- [TASK DIRECTIONS] Output every entry exactly as written.

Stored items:
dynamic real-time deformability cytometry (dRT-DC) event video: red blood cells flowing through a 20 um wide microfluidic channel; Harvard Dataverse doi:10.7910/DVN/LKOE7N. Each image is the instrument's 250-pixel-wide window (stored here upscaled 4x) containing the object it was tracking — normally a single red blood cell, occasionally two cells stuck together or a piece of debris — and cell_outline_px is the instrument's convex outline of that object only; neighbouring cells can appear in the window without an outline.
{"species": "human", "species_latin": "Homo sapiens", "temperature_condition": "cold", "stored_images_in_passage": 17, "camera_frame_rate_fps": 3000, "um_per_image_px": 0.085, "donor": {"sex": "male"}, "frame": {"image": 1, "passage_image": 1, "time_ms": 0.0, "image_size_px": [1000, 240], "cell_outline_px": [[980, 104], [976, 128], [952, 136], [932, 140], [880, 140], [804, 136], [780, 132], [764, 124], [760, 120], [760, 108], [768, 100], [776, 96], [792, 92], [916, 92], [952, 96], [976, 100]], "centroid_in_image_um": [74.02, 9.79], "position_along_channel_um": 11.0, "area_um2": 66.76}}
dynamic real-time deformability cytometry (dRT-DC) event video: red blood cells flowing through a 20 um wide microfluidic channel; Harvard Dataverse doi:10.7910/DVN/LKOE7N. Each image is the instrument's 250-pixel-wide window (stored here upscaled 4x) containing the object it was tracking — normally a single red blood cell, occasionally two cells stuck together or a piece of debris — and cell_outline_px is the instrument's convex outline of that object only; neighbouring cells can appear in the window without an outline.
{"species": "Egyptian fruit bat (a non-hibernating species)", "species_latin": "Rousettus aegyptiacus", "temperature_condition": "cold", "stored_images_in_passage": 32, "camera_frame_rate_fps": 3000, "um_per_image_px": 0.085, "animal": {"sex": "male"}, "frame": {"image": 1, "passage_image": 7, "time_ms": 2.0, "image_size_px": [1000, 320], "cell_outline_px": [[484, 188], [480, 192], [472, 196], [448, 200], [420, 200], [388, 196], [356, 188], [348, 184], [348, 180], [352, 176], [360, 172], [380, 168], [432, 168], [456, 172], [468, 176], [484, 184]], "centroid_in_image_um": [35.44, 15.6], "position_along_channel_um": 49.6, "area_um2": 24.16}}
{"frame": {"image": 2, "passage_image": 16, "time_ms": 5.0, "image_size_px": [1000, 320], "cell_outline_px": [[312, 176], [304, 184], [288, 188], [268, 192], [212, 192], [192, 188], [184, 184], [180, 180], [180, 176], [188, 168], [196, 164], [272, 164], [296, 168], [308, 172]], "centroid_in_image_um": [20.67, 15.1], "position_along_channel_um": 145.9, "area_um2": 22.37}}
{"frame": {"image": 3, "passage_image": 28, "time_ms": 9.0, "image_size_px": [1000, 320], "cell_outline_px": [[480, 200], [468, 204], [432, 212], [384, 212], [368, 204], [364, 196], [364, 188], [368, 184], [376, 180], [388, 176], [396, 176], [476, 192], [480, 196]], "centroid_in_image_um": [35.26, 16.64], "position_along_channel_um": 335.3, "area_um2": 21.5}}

- [ANSWER TO THIS TASK]
dynamic real-time deformability cytometry (dRT-DC) event video: red blood cells flowing through a 20 um wide microfluidic channel; Harvard Dataverse doi:10.7910/DVN/LKOE7N. Each image is the instrument's 250-pixel-wide window (stored here upscaled 4x) containing the object it was tracking — normally a single red blood cell, occasionally two cells stuck together or a piece of debris — and cell_outline_px is the instrument's convex outline of that object only; neighbouring cells can appear in the window without an outline.
{"species": "human", "species_latin": "Homo sapiens", "temperature_condition": "cold", "stored_images_in_passage": 17, "camera_frame_rate_fps": 3000, "um_per_image_px": 0.085, "donor": {"sex": "male"}, "frame": {"image": 1, "passage_image": 1, "time_ms": 0.0, "image_size_px": [1000, 240], "cell_outline_px": [[980, 104], [976, 128], [952, 136], [932, 140], [880, 140], [804, 136], [780, 132], [764, 124], [760, 120], [760, 108], [768, 100], [776, 96], [792, 92], [916, 92], [952, 96], [976, 100]], "centroid_in_image_um": [74.02, 9.79], "position_along_channel_um": 11.0, "area_um2": 66.76}}
dynamic real-time deformability cytometry (dRT-DC) event video: red blood cells flowing through a 20 um wide microfluidic channel; Harvard Dataverse doi:10.7910/DVN/LKOE7N. Each image is the instrument's 250-pixel-wide window (stored here upscaled 4x) containing the object it was tracking — normally a single red blood cell, occasionally two cells stuck together or a piece of debris — and cell_outline_px is the instrument's convex outline of that object only; neighbouring cells can appear in the window without an outline.
{"species": "Egyptian fruit bat (a non-hibernating species)", "species_latin": "Rousettus aegyptiacus", "temperature_condition": "cold", "stored_images_in_passage": 32, "camera_frame_rate_fps": 3000, "um_per_image_px": 0.085, "animal": {"sex": "male"}, "frame": {"image": 1, "passage_image": 7, "time_ms": 2.0, "image_size_px": [1000, 320], "cell_outline_px": [[484, 188], [480, 192], [472, 196], [448, 200], [420, 200], [388, 196], [356, 188], [348, 184], [348, 180], [352, 176], [360, 172], [380, 168], [432, 168], [456, 172], [468, 176], [484, 184]], "centroid_in_image_um": [35.44, 15.6], "position_along_channel_um": 49.6, "area_um2": 24.16}}
{"frame": {"image": 2, "passage_image": 16, "time_ms": 5.0, "image_size_px": [1000, 320], "cell_outline_px": [[312, 176], [304, 184], [288, 188], [268, 192], [212, 192], [192, 188], [184, 184], [180, 180], [180, 176], [188, 168], [196, 164], [272, 164], [296, 168], [308, 172]], "centroid_in_image_um": [20.67, 15.1], "position_along_channel_um": 145.9, "area_um2": 22.37}}
{"frame": {"image": 3, "passage_image": 28, "time_ms": 9.0, "image_size_px": [1000, 320], "cell_outline_px": [[480, 200], [468, 204], [432, 212], [384, 212], [368, 204], [364, 196], [364, 188], [368, 184], [376, 180], [388, 176], [396, 176], [476, 192], [480, 196]], "centroid_in_image_um": [35.26, 16.64], "position_along_channel_um": 335.3, "area_um2": 21.5}}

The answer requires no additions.